Good News, Liberals: 'Crazy' Michele Bachmann Is Back
The congresswoman's wild-eyed persona has returned as she sounds the not-quite-factual alarm about a "suicide-bomber conference" on American soil.

Remember when Michele Bachmann was the crazy right-wing congresswoman liberals loved to hate? The one who could be counted on to make inflammatory, nutty-sounding accusations on a regular basis, like when she said the media should investigate and expose the "anti-American views" of congressional liberals?
Well, good old Michele Bachmann is back.
Her out-there statements once inspired outraged Democrats across the country to send millions in unsolicited donations to her little-known congressional opponent. But then she made a bid for seriousness. As a presidential candidate, she mostly managed to keep the more wild-eyed aspects of her political persona under wraps. In debates, she regularly outshone her more credentialed competitors, and last August, she won the Ames straw poll.
But her presidential campaign ended in tears -- she dropped out after her sixth-place finish in the Iowa caucuses -- and now she appears to be back at her trademark paranoid alarmism. In a speech last week, Bachmann devoted her remarks to raising the alarm about an upcoming "suicide-bomber conference" in Chicago. She called on the president to stop it on the grounds that it was "subversive." She warned the audience, "We could wake up some morning wondering, 'How in the world did America come under sharia law?'"
Bachmann has a long history of this kind of fearmongering, much of it directed at the supposed internal threat from radical Islam. For example, in 2009, she claimed that the so-called "Flying Imams" had been attending the "victory celebration" for her colleague, Rep. Keith Ellison, when the six Muslim men were pulled off a plane at the Minneapolis airport in November 2006. There was a small kernel of truth at the statement's core -- the men had been attending an imams' conference, at which Ellison, a Minnesota Democrat who is Muslim, gave a talk -- but the claim that there was an election-night party involved was both literally untrue and incredibly inflammatory.
That seems to be the case with Bachmann's "suicide-bomber conference" as well. Bachmann was correct to assert that the group, Hizb ut-Tahrir America -- which was planning its Khilafah, or Caliphate, Conference for June 17 near Chicago -- advocates overthrowing world governments, including that of the U.S., and installing a Muslim caliphate in its place. It does indeed advocate the imposition of sharia law. But it appears to be a small, fringe group; its official position is against violence, and the group has not been directly linked to violence, terrorism, or suicide bombing. Moreover, the conference in question was canceled two weeks ago after the host venue was besieged by calls of protest from followers of the anti-Islamist blogger Pamela Geller. There's also no evidence that sharia law is truly a creeping threat to the American system, though several states have enacted laws against it just to be sure.

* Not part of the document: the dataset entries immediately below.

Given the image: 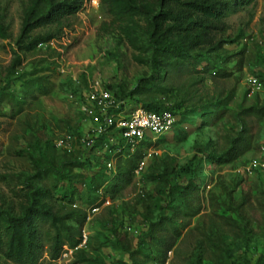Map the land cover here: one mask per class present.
I'll list each match as a JSON object with an SVG mask.
<instances>
[{
	"label": "rangeland",
	"instance_id": "obj_1",
	"mask_svg": "<svg viewBox=\"0 0 264 264\" xmlns=\"http://www.w3.org/2000/svg\"><path fill=\"white\" fill-rule=\"evenodd\" d=\"M32 1L0 0V26L7 35V39L0 38V87L15 58L20 57L21 65L9 78L10 90L18 98L25 97L26 101L18 115L11 116L8 107L0 115V210L20 215L29 204V190L24 181L34 169L26 155H17L19 151L36 158L42 148L43 154L57 162L72 157L90 158L89 169L74 171L85 178L86 184L90 172L102 170L105 166L116 168L115 161L107 165L105 159L84 150L83 140L101 135L95 133L101 125L98 115L107 110L88 99L95 84L99 83L111 94L118 108L122 102L115 98L116 94L134 93L132 98L123 102L128 113L140 109L143 103L163 108L183 101L185 105L176 110L175 128L145 153L141 162L143 170L135 174L130 185L122 188L113 199H107L97 211L86 203L83 205L88 210L82 232L86 235V243H81L78 248L88 258L98 257L105 264H120L126 256L115 245L114 235L117 233L130 240L133 249L140 246L147 254L157 256V251L147 243L138 245L148 231L138 201L142 197L155 209L159 205L171 204L182 212L188 209V205L200 210L195 217H179V222L188 223L189 227L182 231L173 251L168 253L169 264H192L200 244L204 249L203 264H255L257 258L264 255V171L248 169L261 157L259 146L264 140V119L245 118L250 147L235 162L216 165L208 156L219 155L227 149L243 128L241 111L264 100V1L256 0L226 19L228 35L236 37L242 31L245 34L242 41L224 47L226 57L236 55L226 65L229 77L213 78L209 74L197 73L202 72L200 65L198 71L195 68L189 72L171 73L164 79L155 76L156 86L150 85L141 92L137 91L138 88L155 74L146 39L149 19L133 16L130 20L111 13L100 0H91L76 15L64 17L60 25L34 30L29 40L37 36L52 35L54 38L25 53L18 43ZM116 2L126 9L130 2L154 12L160 10L157 0ZM242 51L243 61L239 67L241 57L237 54ZM44 76L51 83L50 93L36 98L25 95L21 84ZM251 79L260 83V91H253ZM220 95L231 96L227 112L221 119L203 118L202 113L191 112ZM61 140L66 142L65 148L58 146ZM104 143L107 149L114 147L115 152L129 145L121 134L114 132L106 135ZM136 147L131 145L130 152ZM172 161L180 167L192 166L197 170L194 182L198 190L188 199L175 192L176 200L170 202L167 195L160 194L167 187L156 176L170 170ZM187 182L188 177L182 176L171 185ZM90 193L86 188L83 190L85 202L95 196ZM149 196L153 199H148ZM243 201L245 205L240 210ZM154 212L155 215L159 213L158 209ZM173 213L174 209L164 212L169 216ZM49 246L46 243L47 252ZM63 250L57 260L45 253L39 264H79L73 250L67 246ZM0 264L14 263L0 254ZM145 264L159 263L147 261Z\"/></svg>",
	"mask_w": 264,
	"mask_h": 264
},
{
	"label": "trees",
	"instance_id": "obj_2",
	"mask_svg": "<svg viewBox=\"0 0 264 264\" xmlns=\"http://www.w3.org/2000/svg\"><path fill=\"white\" fill-rule=\"evenodd\" d=\"M91 0H33L29 11L23 21L22 36L18 46L25 53L34 51L38 46L50 42L54 36H37L29 40L31 33L39 28L49 25L61 24L64 17L76 15L84 5ZM111 13H118L121 17H143L150 20V29L147 31V43L150 50V63L154 74L146 80L137 91L147 90L150 85L156 86L155 76L160 79L167 78L171 73L193 71L202 65V72L213 78H226L230 74L226 65L234 56H225L226 45L237 44L244 38V32L236 37L228 35L229 25L226 22L228 16L243 10L256 0H157L160 10L154 12L146 6H135L128 2V9L119 7L116 0H100ZM264 1V0H263ZM0 38L7 39L3 26H0ZM244 51L237 54L243 56ZM243 57L239 60L241 67ZM220 64V65H218ZM21 65L20 57H16L13 65L8 70V76L0 87V115L5 108L10 109L11 116H16L23 111L26 103L25 97L18 98L14 91L10 90L9 78ZM25 95L36 98L37 95L47 96L50 93L51 83L48 77L34 78L21 84ZM136 91V92H137ZM134 93L122 92L115 98L122 102L119 110H110V114H116L126 110L123 102L132 98ZM26 96V97H27ZM231 96L211 98L206 105L195 107L191 112L202 113L203 118L215 117L221 119L227 112V105ZM185 102L169 108H163L157 104H142L143 109L151 112H171L177 116V109H181ZM134 111V110H133ZM254 117L257 120L264 119V100L256 105L244 109L240 113L243 128L237 137L230 141L227 149L219 155L208 156L209 161L216 165H227L235 162L250 147L249 133L245 118ZM2 124L0 122V130ZM175 128V127H174ZM122 135V130L114 127L108 128L98 138L86 140L84 150L89 154L105 159L107 165L114 163L115 169L105 166L102 170L90 172L89 183L85 178L75 174V170H87L90 168V158L80 160L76 157L55 161L43 154L40 148L38 157H33L27 152L19 151L18 156L26 155L32 163L34 173L26 178L24 184L29 190V204L25 206L20 215H14L8 211L0 210V254L14 264H39L45 253L52 260L59 259L65 246L74 251L78 258L77 263L105 264L98 257L88 258L83 250L78 247L83 241V228L88 218V210L83 207L86 203L90 209L102 206L107 199H113L122 188L130 185L139 169L145 153L156 146L152 136L136 144V149L130 152V144L119 152L114 147L106 148L104 138L108 133ZM177 133H183L178 131ZM90 140L93 143L90 145ZM69 154V153H67ZM196 168L180 167L172 161L170 170L156 176V179L165 184L167 189L160 194L167 195L175 201V192L179 196L188 199L198 188L194 182ZM182 176L188 177L186 184H171ZM87 189L93 197L85 202L83 190ZM167 191V192H166ZM89 195H92V194ZM148 199H153L149 196ZM143 208V219L148 224V231L139 241L138 245L147 243L150 248L157 251V256L147 254L140 246L133 249L130 240L125 236L115 233V245L119 248L126 260L120 264H145L147 261H155L164 264L167 255L173 251L182 231L188 227V223L179 222V217L192 218L200 213V210L188 209L184 212L178 207L166 204L155 208L147 200L140 197L138 200ZM61 204V206H60ZM245 201L239 206L242 209ZM166 209H174V213L165 215ZM155 215V216H154ZM72 223L73 225H71ZM46 243L49 251L47 252ZM204 249L198 245L193 256L192 264H203ZM255 264H264V255L257 258Z\"/></svg>",
	"mask_w": 264,
	"mask_h": 264
},
{
	"label": "built area",
	"instance_id": "obj_3",
	"mask_svg": "<svg viewBox=\"0 0 264 264\" xmlns=\"http://www.w3.org/2000/svg\"><path fill=\"white\" fill-rule=\"evenodd\" d=\"M253 81V91H260L261 85L255 79ZM88 99L107 110L99 113L98 118L101 121V125L97 128V134H103L108 128L114 127L115 129L122 130V137L126 139L130 144L136 145L137 143L143 141L146 136H152V140L155 142L162 136L170 133L176 125V117L168 111L156 113L147 111L143 108L136 109L133 112H118V114H110V110H116L118 108L117 104L113 100L111 94L108 91L103 90L99 83L95 84L93 90L90 92ZM119 110V108H118ZM91 112V110H88ZM86 143V140H83ZM93 143L90 140V145ZM66 142L61 140L58 143L60 147H66ZM259 154L261 155L260 160L251 164L248 171L251 170H262L264 171V140L259 146ZM143 170V164L140 165L139 169L136 171L138 174ZM98 208L94 209L97 211ZM86 243V235L83 233L82 244ZM164 264H169L167 260Z\"/></svg>",
	"mask_w": 264,
	"mask_h": 264
}]
</instances>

But none of this stopped Bachmann from making the conference the centerpiece of her argument that the president has failed to deal adequately with the threat from terrorism. She showed the video advertising the conference during her talk at the Conservative Political Action Conference-Chicago, and angrily called for the president to close it down.
"When you have an organization that is calling for the establishment of a global caliphate, and they want to have dominance of a different system of law, which would be sharia law, over the United States people -- not just themselves, but over the United States people -- that's subversion, and that needs to be shut down," Bachmann said in a press conference after her speech.
Bachmann has little to lose and little to fear these days. Her presidential hopes have been dashed, she has little hope of moving into the leadership of the House (a previous attempt was rebuffed), and she has virtually no prospects of higher office in her blue home state. Her seat in Congress, though, is safely Republican -- even more so since last year's redistricting. And so she is free to make her bid for national attention the best way she knows how: by calling attention to secret, if not quite factual, anti-American plots.